Zwistigkeiten in der Ampel-Regierung: Wenn das Vertrauen in die Politik verloren geht

Der Zuspruch zu den politischen Institutionen in Deutschland nimmt ab. Manche machen dafür das schlechte Bild verantwortlich, das die Koalition abgibt.

Von Hans Monath

Wiederholt die Ampel-Koalition im neuen Jahr zwanghaft ihre Fehler aus ihrem ersten Jahr im Amt? Der Januar war erst ein paar Tage alt, als die ungleichen Partner in der Regierung schon wieder öffentlich einen Streit austrugen. „Habeck lässt Wissing im Atomstreit abblitzen“, titelte die „FAZ“ über die Auseinandersetzung zwischen dem grünen Wirtschafts- und liberalen Verkehrsminister, der mit seiner FDP anders als die Ökopartei Kernenergie über den April hinaus nutzen will.

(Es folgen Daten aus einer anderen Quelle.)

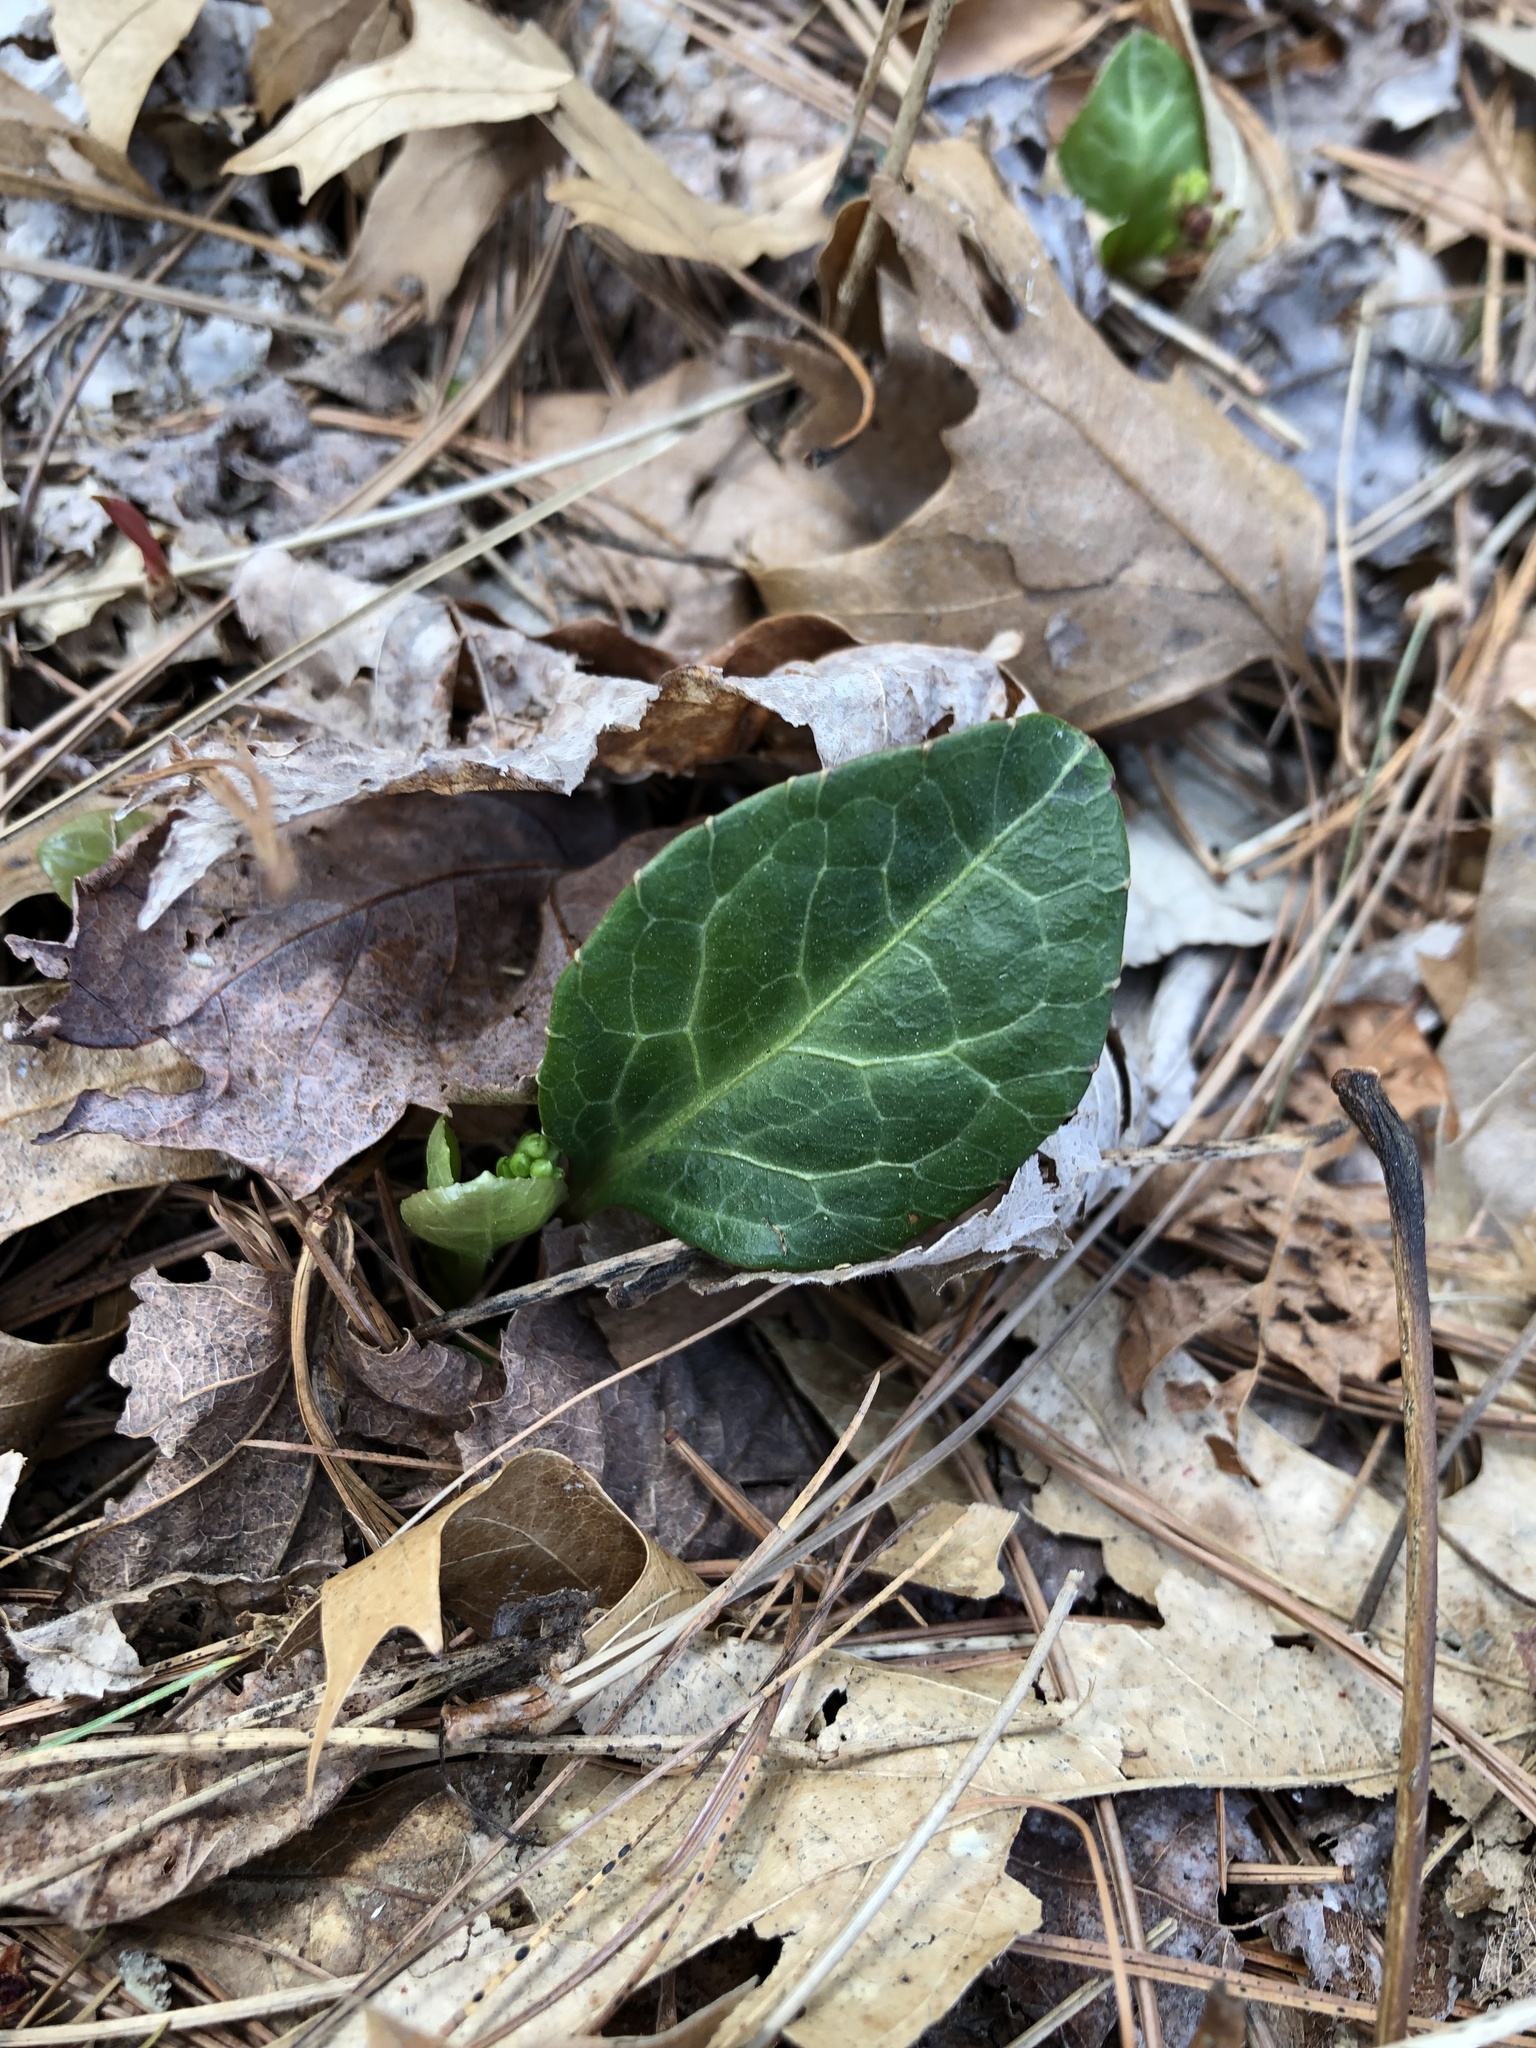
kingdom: Plantae
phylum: Tracheophyta
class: Magnoliopsida
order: Ericales
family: Ericaceae
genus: Pyrola
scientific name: Pyrola americana
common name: American wintergreen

Dass Dauerzwist das Publikum verärgert und nur Geschlossenheit die Grundlage dafür schafft, dass Bürgerinnen und Bürger einer Partei oder einer Regierung vertrauen, gehört zu den Grundregeln der Politik. Eine Grundregel, welche vor allem die beiden Antipoden in der Regierung von Olaf Scholz, Grüne und FDP, systematisch missachten.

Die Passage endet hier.